### YOUR GOAL
Only the lines below, from the one with "(at 64 84.074))" through the one with "(at 120.98 84.99))", are to be written out, exactly.

### EXERCISE INPUT

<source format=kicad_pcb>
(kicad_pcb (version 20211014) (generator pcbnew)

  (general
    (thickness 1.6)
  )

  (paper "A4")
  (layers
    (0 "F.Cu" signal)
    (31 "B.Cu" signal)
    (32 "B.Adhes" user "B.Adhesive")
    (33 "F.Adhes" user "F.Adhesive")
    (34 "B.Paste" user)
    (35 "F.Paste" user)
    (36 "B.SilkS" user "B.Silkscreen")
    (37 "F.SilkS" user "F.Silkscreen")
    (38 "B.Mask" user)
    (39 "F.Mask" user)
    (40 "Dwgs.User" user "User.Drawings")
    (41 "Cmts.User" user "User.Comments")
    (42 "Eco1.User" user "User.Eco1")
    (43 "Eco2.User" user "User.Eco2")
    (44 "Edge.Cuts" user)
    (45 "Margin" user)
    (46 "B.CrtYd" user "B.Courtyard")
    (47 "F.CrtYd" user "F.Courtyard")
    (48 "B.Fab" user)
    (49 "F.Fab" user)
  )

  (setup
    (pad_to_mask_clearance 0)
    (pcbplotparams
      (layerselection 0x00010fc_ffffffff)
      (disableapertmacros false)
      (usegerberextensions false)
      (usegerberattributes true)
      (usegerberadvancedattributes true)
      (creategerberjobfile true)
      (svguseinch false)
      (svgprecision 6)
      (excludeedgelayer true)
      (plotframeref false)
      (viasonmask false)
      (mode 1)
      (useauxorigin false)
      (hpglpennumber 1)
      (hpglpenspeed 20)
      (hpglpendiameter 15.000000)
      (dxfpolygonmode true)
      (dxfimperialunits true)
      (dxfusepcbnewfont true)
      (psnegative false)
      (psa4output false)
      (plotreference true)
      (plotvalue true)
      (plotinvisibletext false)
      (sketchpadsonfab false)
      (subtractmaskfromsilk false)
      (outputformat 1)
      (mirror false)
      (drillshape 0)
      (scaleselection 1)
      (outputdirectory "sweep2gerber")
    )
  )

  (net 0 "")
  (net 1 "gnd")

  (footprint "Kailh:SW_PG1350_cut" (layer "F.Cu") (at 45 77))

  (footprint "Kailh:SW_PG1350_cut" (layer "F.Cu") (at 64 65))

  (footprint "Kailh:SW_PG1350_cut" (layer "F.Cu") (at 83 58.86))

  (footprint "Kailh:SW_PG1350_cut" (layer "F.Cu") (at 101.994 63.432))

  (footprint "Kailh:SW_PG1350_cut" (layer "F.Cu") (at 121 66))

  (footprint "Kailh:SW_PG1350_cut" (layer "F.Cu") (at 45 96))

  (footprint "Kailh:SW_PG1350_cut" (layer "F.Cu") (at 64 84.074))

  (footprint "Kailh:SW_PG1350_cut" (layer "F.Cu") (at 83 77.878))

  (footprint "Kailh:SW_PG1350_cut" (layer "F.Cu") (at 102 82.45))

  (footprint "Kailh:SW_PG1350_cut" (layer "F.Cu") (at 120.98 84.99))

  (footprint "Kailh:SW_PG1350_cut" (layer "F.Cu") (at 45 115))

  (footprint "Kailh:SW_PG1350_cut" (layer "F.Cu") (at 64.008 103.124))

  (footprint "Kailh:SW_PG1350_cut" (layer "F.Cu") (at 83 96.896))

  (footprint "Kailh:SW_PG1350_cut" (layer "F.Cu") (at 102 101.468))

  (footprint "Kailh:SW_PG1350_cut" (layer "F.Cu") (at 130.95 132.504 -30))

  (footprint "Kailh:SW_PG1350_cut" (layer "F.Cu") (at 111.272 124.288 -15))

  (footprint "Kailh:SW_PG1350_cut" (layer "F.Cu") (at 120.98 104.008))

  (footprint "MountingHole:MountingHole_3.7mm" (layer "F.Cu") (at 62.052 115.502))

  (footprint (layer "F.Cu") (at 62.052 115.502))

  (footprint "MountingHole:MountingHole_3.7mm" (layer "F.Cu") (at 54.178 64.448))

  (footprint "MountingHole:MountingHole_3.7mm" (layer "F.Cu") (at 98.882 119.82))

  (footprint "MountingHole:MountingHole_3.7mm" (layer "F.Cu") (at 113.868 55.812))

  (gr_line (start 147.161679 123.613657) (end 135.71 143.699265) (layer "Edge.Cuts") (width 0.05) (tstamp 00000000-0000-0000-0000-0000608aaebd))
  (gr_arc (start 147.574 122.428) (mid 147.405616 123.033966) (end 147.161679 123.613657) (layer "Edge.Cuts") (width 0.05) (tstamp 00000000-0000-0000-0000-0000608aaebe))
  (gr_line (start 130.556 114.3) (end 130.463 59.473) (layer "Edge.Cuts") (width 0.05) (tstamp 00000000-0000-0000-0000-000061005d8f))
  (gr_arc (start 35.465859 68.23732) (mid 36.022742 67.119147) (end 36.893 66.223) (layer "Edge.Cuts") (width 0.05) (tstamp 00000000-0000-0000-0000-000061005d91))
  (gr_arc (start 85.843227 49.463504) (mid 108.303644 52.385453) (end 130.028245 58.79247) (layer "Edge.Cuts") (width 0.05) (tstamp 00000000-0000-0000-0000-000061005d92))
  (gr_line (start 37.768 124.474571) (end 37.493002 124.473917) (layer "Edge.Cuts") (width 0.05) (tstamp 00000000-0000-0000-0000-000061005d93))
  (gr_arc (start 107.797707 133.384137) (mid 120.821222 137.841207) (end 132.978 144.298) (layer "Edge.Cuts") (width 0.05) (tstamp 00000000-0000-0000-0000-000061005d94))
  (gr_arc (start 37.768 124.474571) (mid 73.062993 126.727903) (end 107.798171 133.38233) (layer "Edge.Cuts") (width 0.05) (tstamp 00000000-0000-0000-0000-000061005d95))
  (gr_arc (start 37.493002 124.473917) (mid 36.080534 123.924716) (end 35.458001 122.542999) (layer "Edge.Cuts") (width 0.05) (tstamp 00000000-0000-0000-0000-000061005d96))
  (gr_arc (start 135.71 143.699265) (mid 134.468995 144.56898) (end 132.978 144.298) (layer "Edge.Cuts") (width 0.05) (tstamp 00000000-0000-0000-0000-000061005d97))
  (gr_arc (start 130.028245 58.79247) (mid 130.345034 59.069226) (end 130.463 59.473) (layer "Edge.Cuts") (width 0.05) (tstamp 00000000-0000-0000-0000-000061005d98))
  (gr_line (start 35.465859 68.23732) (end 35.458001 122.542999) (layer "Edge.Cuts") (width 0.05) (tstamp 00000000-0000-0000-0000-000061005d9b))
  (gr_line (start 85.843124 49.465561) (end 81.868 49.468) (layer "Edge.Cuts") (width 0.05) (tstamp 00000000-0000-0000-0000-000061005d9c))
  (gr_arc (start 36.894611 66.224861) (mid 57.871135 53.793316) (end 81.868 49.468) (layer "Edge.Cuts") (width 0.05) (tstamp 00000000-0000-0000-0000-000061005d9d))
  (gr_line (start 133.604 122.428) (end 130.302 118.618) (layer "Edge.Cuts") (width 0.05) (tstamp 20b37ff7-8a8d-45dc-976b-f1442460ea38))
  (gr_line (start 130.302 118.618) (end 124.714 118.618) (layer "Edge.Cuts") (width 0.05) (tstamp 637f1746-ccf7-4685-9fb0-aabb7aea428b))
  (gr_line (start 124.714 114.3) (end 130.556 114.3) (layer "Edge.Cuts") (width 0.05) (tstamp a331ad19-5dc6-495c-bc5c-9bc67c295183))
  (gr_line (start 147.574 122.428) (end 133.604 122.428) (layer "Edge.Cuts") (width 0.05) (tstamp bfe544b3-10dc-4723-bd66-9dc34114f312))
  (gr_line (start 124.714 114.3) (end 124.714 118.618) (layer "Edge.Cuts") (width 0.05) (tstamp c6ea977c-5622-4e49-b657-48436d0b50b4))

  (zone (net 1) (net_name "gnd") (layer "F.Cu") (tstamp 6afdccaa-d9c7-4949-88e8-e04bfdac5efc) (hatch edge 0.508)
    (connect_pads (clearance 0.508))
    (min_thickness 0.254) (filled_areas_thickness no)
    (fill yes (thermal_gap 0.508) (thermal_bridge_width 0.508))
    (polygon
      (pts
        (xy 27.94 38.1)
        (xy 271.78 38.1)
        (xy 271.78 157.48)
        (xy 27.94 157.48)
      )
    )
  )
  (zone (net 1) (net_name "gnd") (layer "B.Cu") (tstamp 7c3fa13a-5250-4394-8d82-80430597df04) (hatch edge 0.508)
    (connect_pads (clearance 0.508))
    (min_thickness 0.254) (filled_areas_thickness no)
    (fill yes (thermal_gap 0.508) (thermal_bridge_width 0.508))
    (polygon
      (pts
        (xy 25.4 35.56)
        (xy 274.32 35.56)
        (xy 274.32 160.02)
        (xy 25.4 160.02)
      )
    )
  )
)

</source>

--

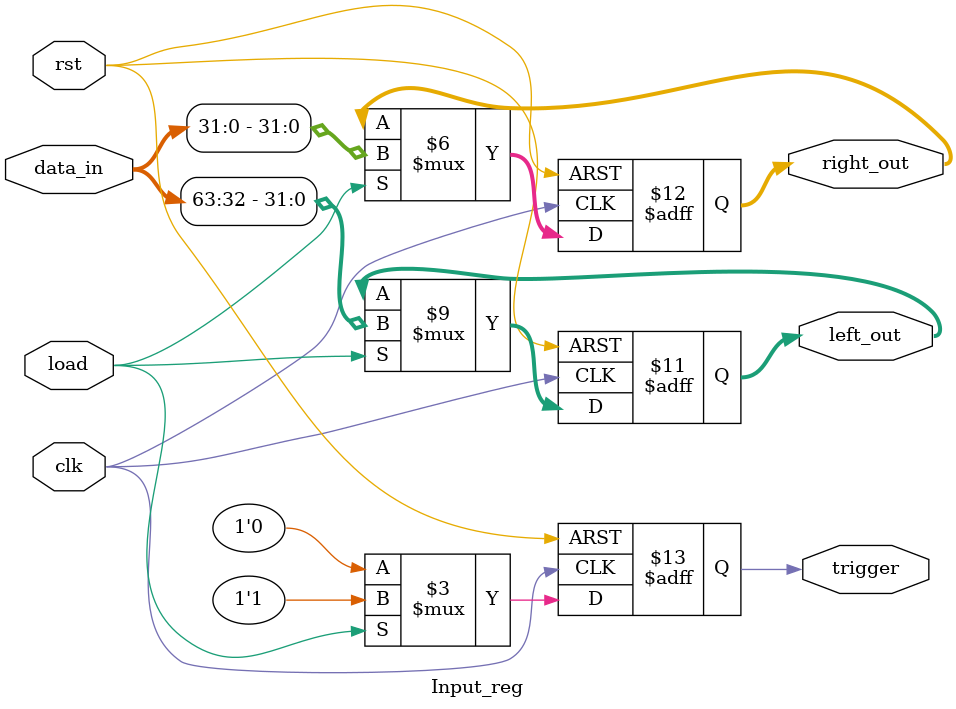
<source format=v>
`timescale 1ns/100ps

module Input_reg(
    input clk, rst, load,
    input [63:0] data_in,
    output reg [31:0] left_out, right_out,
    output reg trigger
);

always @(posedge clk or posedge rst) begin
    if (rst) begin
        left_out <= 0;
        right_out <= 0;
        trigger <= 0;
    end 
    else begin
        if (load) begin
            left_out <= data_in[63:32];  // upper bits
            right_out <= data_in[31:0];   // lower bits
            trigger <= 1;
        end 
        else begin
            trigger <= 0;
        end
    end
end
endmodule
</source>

### ANSWER BOX
  (footprint "Kailh:SW_PG1350_cut" (layer "F.Cu") (at 64 84.074))

  (footprint "Kailh:SW_PG1350_cut" (layer "F.Cu") (at 83 77.878))

  (footprint "Kailh:SW_PG1350_cut" (layer "F.Cu") (at 102 82.45))

  (footprint "Kailh:SW_PG1350_cut" (layer "F.Cu") (at 120.98 84.99))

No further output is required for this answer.